TORONTO, ON--There are a number of major trade regulation changes coming in 2014, unprecedented in both number and magnitude, said Livingston International in a release. These shifts affect every company that imports into, or exports from, Canada or the U.S., with some regulations requiring new licensing and others mandating significant software updates.
The most noteworthy of these developments are the following:
The Food Safety Modernization Act (U.S.): This policy requires companies to change registration processes for domestic and foreign facilities, as well as comply with added certifications for food safety. Food importers will need to contend with added food safety certifications because there will be more rigid requirements to identify their foreign suppliers.
Canadian Food Inspection Agency (CFIA) Inspection Modernization Program (Canada): The CFIA is developing a more comprehensive inspection approach across all imported and domestic food commodities - for both interprovincial and international trade. All regulated companies will need to obtain an Imported Food Sector Licence, and the CFIA will conduct more inspections and enforcement for non-compliance. In addition, the types of regulated commodities are expanding. While currently only importers of meat, fish, dairy and eggs are regulated, the new program regulates all other food commodities, including coffee, baked goods, spices, infant formula, snack foods, meal replacements and others.
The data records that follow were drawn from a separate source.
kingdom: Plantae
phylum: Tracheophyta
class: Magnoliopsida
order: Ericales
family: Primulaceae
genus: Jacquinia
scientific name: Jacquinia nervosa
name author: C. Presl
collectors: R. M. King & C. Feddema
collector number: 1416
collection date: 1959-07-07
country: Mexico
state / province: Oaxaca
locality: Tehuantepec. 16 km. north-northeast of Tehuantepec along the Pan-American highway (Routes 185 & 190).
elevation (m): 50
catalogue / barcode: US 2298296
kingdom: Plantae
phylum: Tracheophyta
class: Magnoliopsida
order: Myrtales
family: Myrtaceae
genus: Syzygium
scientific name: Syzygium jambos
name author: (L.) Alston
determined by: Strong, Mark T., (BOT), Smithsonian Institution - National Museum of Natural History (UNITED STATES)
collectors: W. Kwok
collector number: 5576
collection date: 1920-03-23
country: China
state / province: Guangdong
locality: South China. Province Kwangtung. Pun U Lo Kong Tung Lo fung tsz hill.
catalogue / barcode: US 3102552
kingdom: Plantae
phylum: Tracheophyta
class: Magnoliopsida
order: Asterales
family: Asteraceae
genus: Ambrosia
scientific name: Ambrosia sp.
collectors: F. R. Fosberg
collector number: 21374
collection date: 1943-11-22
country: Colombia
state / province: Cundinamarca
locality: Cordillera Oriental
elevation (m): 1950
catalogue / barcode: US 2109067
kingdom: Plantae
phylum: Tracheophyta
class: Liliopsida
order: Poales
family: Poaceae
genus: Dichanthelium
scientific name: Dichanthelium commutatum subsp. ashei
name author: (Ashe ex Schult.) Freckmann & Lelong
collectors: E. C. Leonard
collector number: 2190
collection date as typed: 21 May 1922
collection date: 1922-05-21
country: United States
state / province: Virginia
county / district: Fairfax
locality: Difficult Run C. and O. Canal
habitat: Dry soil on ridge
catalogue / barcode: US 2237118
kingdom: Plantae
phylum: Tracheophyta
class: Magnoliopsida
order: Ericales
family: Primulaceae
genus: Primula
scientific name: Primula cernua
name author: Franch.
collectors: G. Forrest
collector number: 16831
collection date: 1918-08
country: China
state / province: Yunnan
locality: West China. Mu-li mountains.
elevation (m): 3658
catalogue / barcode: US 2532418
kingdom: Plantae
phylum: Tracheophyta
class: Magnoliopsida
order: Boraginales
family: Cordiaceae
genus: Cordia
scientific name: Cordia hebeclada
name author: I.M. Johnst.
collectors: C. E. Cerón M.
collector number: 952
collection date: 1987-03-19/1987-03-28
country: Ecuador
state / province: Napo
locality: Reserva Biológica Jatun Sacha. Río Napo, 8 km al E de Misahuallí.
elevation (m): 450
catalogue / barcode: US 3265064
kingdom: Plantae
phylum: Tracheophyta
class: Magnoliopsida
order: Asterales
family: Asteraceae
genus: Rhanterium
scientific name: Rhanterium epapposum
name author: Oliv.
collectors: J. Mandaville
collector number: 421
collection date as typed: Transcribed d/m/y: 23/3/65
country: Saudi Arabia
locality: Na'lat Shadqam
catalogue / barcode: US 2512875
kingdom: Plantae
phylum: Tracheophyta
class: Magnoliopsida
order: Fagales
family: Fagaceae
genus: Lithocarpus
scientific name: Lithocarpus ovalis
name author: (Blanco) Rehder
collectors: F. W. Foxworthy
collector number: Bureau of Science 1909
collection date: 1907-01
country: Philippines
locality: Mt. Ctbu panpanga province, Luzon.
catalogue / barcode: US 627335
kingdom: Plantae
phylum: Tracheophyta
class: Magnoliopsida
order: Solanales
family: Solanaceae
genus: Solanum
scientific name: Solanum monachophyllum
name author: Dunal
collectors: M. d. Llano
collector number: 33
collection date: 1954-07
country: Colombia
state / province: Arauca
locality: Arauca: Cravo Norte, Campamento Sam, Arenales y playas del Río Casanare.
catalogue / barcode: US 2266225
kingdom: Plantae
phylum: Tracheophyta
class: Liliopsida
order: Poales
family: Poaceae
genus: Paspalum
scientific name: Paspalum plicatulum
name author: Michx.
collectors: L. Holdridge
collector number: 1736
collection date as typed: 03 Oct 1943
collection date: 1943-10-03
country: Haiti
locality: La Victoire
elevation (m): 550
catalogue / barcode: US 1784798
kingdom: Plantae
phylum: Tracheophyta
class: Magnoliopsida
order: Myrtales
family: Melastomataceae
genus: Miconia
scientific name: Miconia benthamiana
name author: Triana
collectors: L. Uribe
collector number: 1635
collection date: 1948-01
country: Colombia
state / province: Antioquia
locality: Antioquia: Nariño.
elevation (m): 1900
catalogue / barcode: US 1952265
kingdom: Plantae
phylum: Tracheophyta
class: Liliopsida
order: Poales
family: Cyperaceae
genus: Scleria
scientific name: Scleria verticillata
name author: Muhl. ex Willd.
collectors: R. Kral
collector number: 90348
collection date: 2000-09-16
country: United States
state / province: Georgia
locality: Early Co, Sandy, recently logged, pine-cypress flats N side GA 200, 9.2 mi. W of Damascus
Single-Window Initiative (U.S., Mexico and Canada): This initiative applies to any goods coming into or leaving the U.S. It requires shippers to interact with approximately 40 different partner government agencies through a single web-based interface system. Companies must transition from a paper-based process to a digital one to meet the initiative's goal of increasing real-time tracking and visibility of shipments. It begins rolling out in 2014, and when it is completely implemented, shippers will know the status of their shipments from the partner government agencies more quickly and benefit from decreased wait time and exam costs.
e-Manifest (Canada): All shipments into Canada must be declared electronically before arrival. This requires new software and IT upgrades to ensure compatibility with the new system; otherwise, companies risk an additional duty fee at the border.
"Although these updates will make the customs process smoother and more up-to-date, it is unprecedented to have this many major trade regulation changes implemented at the same time," says Matt Goodman, vice president of global trade management, with Livingston International. "To manage this level of change, investing more time now is necessary for businesses to meet these new requirements that take effect next year. Managing trade compliance is undeniably an investment, but it is offset by reducing the risk of costly audits and fines. Livingston's global trade expertise uniquely positions us to help companies successfully navigate through these changes."
A voluntary certification program, the Trusted Trader Program,is offered through Customs to help educate companies and customs brokers on the new regulatory changes. Livingston said it can help importers navigate the program's stringent guidelines to be successfully approved for certification, which leads to faster and smoother border crossings.
To apply critical software updates, Livingston said it offers an in-house technology team to ensure up-to-date compatibility with customs' systems upgrades. Livingston also recently announced the release of TradeSphere®, software designed to automate trade compliance and reduce human error, the company said.